Scientific classification
- Kingdom: Animalia
- Phylum: Mollusca
- Class: Gastropoda
- Subclass: Caenogastropoda
- Order: Neogastropoda
- Superfamily: Conoidea
- Family: Conidae
- Genus: Conus
- Species: C. aplustre
- Binomial name: Conus aplustre Reeve, 1843
- Synonyms: Conus (Floraconus) aplustre Reeve, 1843 · accepted, alternate representation; Conus cooki Brazier, 1870; Conus neglectus A. Adams, 1855; Floraconus aplustre (Reeve, 1843);

= Conus aplustre =

- Authority: Reeve, 1843
- Conservation status: LC
- Synonyms: Conus (Floraconus) aplustre Reeve, 1843 · accepted, alternate representation, Conus cooki Brazier, 1870, Conus neglectus A. Adams, 1855, Floraconus aplustre (Reeve, 1843)

Species of sea snail

Conus aplustre, common name the black-end cone, is a species of sea snail, a marine gastropod mollusk in the family Conidae, the cone snails and their allies.
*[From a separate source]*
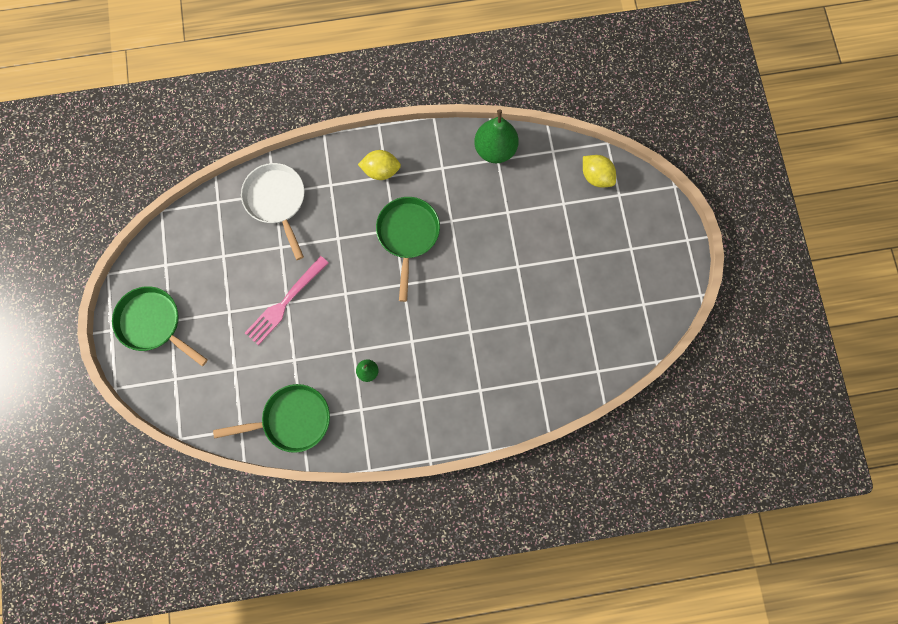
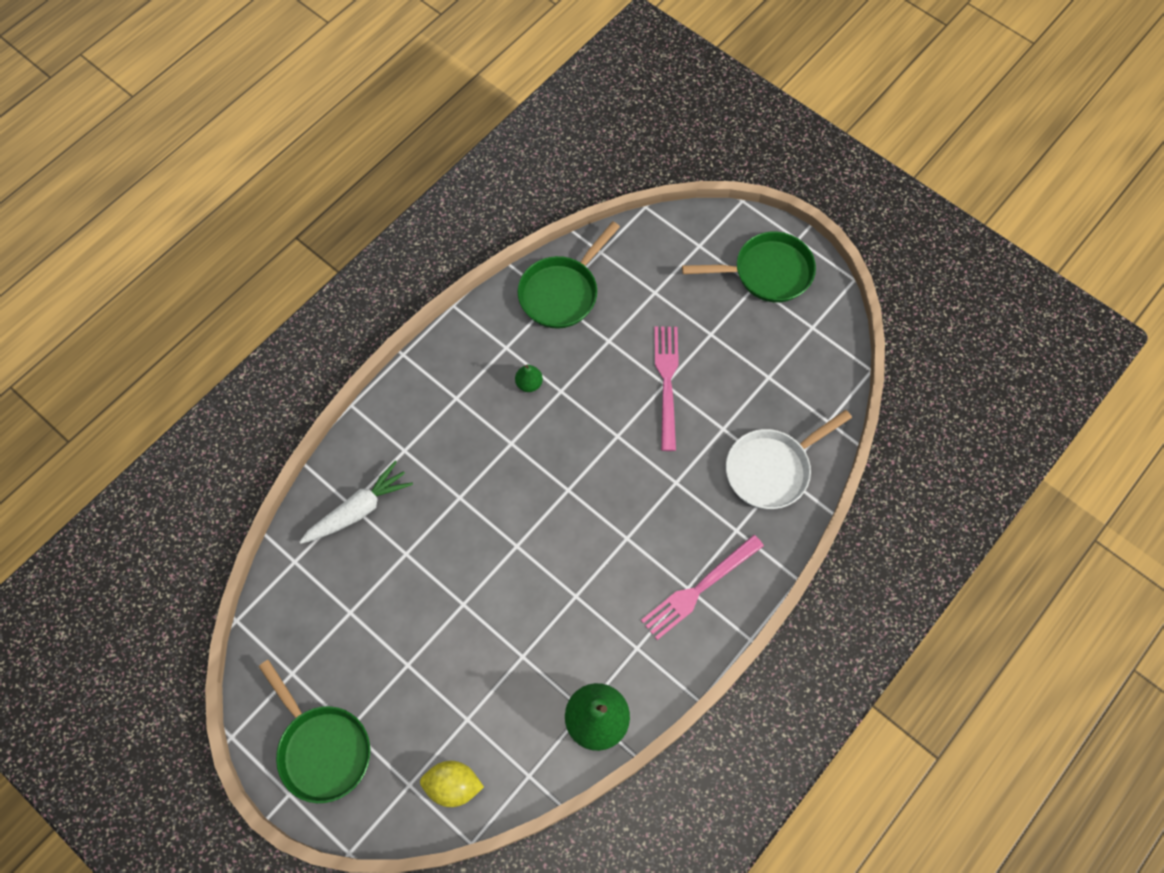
camera: 140 degrees right, 10 degrees down
(277, 201) = (772, 469): white pan -> white pan turned 120 degrees clockwise
(381, 170) = (699, 589): yellow lemon -> pink fork
(408, 236) = (607, 542): green pan -> green pan (322, 748)
(536, 373) = (358, 510): none -> white carrot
Like all species within the genus Conus, these snails are predatory and venomous. They are capable of stinging humans, therefore live ones should be handled carefully or not at all.

==Description==
The size of the shell varies between 19 mm and 27 mm. The shell is rather stoutly turbinated, smooth, thin, somewhat inflated, and striate towards the base. Its color is yellowish white, with irregular yellowish brown or ash faint bands, and lines of white and chestnut articulations. The spire is depressed. The apex is pointed.

==Distribution==
This marine species is endemic to Australia and occurs off New South Wales and Queensland.